- REQUIRED WORK:
Without including any picture, repeat the records below exactly.

Saved data entries:
== == ==

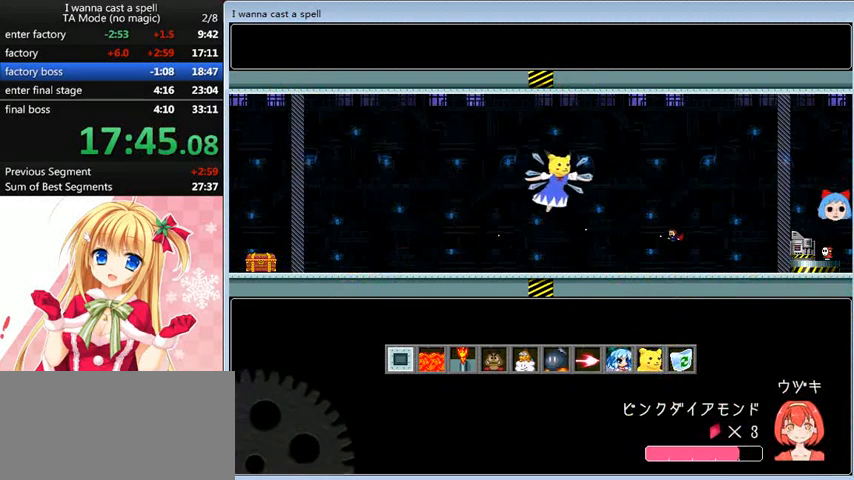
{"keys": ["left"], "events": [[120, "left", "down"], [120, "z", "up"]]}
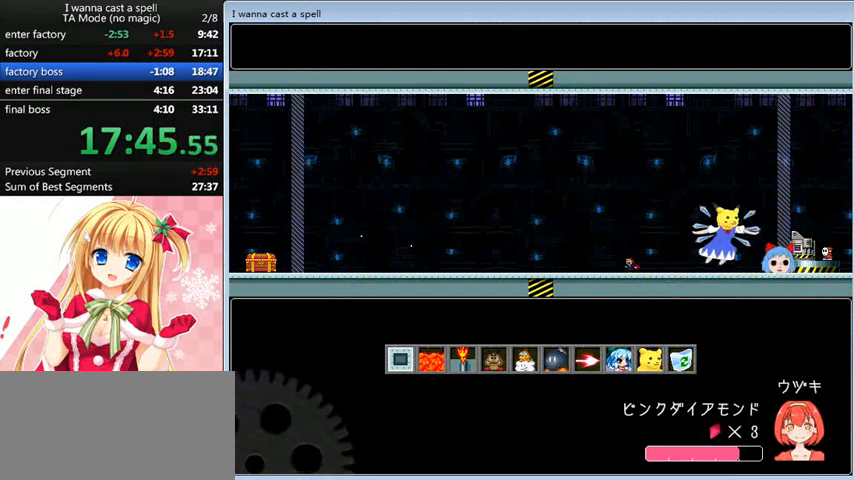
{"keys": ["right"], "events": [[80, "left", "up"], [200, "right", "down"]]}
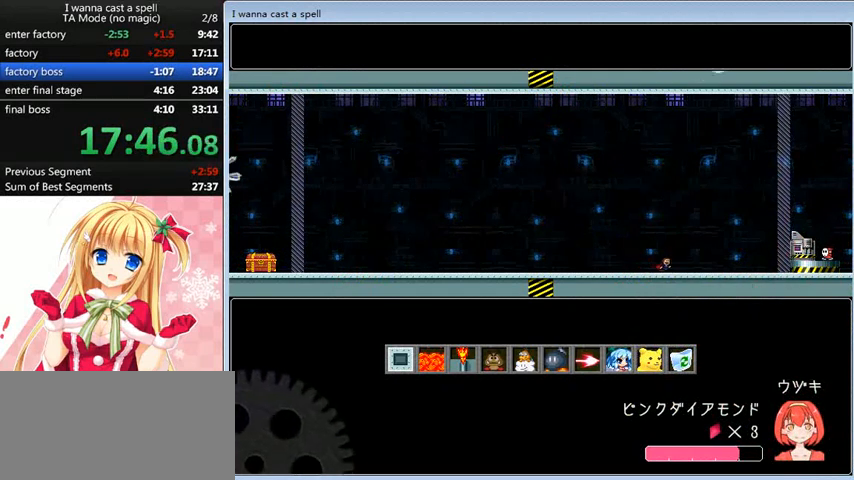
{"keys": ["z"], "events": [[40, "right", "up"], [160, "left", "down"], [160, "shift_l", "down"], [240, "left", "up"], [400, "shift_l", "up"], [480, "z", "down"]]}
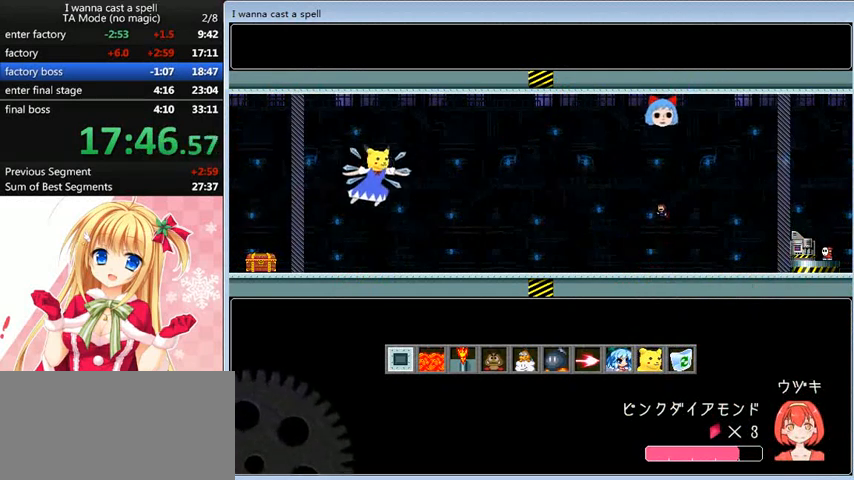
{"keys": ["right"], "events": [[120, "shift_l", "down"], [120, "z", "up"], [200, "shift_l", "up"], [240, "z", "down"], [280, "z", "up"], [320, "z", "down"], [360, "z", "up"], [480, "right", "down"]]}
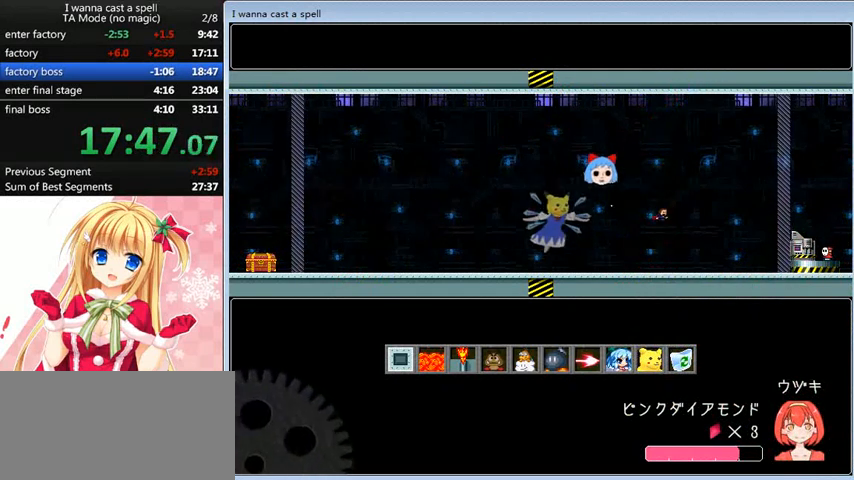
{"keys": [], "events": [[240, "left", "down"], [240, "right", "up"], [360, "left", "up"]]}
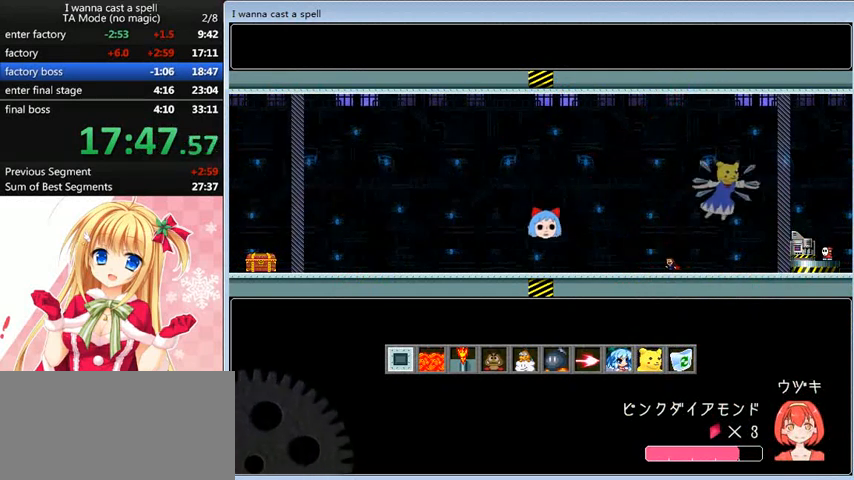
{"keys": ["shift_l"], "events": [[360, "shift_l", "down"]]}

== == ==

- TASK RESULT:
{"keys": ["left"], "events": [[120, "left", "down"], [120, "z", "up"]]}
{"keys": ["right"], "events": [[80, "left", "up"], [200, "right", "down"]]}
{"keys": ["z"], "events": [[40, "right", "up"], [160, "left", "down"], [160, "shift_l", "down"], [240, "left", "up"], [400, "shift_l", "up"], [480, "z", "down"]]}
{"keys": ["right"], "events": [[120, "shift_l", "down"], [120, "z", "up"], [200, "shift_l", "up"], [240, "z", "down"], [280, "z", "up"], [320, "z", "down"], [360, "z", "up"], [480, "right", "down"]]}
{"keys": [], "events": [[240, "left", "down"], [240, "right", "up"], [360, "left", "up"]]}
{"keys": ["shift_l"], "events": [[360, "shift_l", "down"]]}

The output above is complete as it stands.